── Given data ──

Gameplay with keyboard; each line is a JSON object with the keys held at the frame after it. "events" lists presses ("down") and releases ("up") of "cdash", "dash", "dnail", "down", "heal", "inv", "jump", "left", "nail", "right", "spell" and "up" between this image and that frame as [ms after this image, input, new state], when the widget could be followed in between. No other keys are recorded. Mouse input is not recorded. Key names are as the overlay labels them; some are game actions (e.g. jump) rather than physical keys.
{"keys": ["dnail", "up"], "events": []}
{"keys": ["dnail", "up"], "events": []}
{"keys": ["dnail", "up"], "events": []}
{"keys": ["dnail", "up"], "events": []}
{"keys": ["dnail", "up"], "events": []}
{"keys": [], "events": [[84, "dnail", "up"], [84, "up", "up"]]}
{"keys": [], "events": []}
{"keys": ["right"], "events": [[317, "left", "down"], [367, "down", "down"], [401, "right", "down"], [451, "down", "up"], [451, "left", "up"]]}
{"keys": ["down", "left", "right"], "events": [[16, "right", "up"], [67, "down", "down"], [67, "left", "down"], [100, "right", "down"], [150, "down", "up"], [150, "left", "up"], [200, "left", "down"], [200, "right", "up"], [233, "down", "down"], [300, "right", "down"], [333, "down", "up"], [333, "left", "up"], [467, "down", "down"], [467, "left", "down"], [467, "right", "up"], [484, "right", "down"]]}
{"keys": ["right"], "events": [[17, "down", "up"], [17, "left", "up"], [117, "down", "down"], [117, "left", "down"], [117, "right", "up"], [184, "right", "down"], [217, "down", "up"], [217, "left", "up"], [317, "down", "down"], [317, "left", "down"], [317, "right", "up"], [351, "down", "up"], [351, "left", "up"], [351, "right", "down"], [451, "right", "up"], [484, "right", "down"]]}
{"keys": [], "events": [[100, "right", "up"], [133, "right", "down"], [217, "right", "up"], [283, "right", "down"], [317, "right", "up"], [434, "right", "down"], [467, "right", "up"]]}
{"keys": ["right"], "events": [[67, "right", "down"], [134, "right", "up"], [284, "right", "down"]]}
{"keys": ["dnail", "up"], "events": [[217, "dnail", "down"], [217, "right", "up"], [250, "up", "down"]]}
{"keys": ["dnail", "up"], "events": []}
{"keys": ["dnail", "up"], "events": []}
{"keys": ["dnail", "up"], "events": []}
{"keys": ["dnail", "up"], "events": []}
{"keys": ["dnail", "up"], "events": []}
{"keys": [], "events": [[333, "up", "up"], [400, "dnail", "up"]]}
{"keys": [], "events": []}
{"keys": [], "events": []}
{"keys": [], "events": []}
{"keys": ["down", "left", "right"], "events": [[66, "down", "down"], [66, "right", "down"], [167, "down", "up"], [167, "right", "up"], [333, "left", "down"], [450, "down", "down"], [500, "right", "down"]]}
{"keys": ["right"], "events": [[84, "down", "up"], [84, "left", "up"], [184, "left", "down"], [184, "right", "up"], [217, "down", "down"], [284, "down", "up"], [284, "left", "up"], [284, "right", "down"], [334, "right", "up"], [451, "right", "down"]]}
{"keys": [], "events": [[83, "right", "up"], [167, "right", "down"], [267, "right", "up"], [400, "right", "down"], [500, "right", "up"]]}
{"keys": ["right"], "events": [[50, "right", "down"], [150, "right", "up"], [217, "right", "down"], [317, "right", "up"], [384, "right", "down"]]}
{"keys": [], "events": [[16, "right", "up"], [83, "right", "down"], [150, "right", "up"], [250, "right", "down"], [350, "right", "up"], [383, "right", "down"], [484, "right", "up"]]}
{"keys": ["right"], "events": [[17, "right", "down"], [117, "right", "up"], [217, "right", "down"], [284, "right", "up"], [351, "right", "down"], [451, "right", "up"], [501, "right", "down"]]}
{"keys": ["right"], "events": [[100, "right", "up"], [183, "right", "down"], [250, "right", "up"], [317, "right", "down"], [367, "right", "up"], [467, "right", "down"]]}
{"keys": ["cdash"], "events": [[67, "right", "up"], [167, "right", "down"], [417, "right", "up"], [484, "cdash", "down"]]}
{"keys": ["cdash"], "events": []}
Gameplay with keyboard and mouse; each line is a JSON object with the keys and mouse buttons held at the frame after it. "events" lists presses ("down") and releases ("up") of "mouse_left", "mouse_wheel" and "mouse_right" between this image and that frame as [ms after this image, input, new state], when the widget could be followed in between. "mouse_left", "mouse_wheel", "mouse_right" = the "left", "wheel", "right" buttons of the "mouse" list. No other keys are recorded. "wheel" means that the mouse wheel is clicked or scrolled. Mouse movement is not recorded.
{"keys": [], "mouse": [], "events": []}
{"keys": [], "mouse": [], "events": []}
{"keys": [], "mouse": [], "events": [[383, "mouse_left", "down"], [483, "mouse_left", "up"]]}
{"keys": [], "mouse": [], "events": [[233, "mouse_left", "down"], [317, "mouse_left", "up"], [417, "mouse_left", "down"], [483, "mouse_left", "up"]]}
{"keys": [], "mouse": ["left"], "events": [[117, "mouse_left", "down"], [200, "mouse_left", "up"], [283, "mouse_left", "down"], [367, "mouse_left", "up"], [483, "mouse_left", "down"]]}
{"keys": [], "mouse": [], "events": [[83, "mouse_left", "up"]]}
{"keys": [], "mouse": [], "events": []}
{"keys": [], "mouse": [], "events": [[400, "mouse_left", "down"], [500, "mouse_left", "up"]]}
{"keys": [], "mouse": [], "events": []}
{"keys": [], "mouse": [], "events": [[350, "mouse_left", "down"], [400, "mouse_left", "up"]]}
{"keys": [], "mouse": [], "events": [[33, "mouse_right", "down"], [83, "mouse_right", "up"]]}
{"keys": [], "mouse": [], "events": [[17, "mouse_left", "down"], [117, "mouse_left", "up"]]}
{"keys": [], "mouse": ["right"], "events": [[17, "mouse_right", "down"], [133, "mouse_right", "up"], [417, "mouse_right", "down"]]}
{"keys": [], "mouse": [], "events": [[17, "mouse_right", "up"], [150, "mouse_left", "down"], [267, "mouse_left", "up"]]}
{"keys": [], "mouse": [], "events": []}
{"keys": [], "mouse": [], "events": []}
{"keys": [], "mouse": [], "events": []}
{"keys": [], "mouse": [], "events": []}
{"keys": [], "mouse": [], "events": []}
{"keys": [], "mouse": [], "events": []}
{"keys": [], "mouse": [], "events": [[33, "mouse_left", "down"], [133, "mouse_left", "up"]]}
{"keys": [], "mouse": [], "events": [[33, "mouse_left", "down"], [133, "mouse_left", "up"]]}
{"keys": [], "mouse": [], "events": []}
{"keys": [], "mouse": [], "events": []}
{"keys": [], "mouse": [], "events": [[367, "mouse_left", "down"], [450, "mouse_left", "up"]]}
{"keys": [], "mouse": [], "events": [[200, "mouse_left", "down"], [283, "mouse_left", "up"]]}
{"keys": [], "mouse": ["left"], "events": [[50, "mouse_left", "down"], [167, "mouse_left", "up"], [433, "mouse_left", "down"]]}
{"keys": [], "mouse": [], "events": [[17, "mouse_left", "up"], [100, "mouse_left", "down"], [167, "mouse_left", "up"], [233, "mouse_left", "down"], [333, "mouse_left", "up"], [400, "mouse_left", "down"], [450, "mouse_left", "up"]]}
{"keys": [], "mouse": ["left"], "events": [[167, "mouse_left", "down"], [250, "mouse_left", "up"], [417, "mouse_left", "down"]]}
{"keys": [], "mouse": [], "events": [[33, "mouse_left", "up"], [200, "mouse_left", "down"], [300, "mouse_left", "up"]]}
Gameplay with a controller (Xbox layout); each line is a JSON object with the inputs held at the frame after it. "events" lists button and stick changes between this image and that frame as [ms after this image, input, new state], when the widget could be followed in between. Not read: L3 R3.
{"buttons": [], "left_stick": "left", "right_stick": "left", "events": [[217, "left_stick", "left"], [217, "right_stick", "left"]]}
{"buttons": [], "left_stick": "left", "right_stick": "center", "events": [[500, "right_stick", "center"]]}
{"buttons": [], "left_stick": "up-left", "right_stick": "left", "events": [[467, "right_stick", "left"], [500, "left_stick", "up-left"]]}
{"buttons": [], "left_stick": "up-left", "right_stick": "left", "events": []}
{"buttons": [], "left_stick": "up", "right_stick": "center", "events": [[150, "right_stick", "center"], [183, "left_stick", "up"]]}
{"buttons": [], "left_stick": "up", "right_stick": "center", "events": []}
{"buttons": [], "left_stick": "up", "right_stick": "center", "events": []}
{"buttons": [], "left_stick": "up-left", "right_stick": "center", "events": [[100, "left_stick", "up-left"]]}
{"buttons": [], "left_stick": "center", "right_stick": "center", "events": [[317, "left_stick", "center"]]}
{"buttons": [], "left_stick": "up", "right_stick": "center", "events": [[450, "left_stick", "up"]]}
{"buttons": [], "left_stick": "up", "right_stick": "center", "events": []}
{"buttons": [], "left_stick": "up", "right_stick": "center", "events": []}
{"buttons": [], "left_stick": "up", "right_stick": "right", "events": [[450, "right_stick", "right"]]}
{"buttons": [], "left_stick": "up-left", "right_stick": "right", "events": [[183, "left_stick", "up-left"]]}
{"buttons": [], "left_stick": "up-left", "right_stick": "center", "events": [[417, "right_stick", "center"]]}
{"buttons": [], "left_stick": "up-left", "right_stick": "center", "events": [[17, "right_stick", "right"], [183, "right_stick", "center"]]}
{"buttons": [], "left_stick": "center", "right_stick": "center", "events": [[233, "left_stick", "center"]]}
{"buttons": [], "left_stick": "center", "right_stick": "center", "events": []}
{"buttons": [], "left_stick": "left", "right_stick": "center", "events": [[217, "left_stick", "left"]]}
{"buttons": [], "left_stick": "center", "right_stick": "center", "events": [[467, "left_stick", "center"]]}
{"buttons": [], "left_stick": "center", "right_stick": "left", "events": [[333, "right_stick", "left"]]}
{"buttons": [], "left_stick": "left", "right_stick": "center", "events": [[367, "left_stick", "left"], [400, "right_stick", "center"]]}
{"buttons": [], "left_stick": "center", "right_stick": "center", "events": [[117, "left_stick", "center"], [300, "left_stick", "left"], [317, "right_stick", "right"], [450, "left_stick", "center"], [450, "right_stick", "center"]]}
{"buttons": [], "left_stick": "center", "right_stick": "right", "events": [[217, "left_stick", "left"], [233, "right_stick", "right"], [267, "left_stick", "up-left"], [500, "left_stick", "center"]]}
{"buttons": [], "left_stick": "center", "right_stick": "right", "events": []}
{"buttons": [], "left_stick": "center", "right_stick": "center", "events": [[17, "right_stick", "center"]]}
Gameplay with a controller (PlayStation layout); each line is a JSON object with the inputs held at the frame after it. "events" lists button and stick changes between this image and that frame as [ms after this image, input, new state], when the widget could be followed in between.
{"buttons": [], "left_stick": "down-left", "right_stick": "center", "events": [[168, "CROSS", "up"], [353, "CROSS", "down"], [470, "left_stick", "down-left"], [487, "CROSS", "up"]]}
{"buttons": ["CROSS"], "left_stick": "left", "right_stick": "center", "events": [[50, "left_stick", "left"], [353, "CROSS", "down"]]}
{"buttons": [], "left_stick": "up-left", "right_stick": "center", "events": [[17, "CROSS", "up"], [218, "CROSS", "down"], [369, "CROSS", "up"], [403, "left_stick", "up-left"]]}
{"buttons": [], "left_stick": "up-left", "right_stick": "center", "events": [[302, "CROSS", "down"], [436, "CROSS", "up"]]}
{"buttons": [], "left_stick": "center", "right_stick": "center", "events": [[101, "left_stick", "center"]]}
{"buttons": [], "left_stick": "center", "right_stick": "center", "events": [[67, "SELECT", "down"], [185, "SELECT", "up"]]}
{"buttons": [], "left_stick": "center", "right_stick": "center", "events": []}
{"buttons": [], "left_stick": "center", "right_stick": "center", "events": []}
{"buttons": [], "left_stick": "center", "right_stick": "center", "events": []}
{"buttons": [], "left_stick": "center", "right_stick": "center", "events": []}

───

### Assigned task
The lines you return should be those above that contain the word "controller", every one of them.

### Result for this task
Gameplay with a controller (Xbox layout); each line is a JSON object with the inputs held at the frame after it. "events" lists button and stick changes between this image and that frame as [ms after this image, input, new state], when the widget could be followed in between. Not read: L3 R3.
Gameplay with a controller (PlayStation layout); each line is a JSON object with the inputs held at the frame after it. "events" lists button and stick changes between this image and that frame as [ms after this image, input, new state], when the widget could be followed in between.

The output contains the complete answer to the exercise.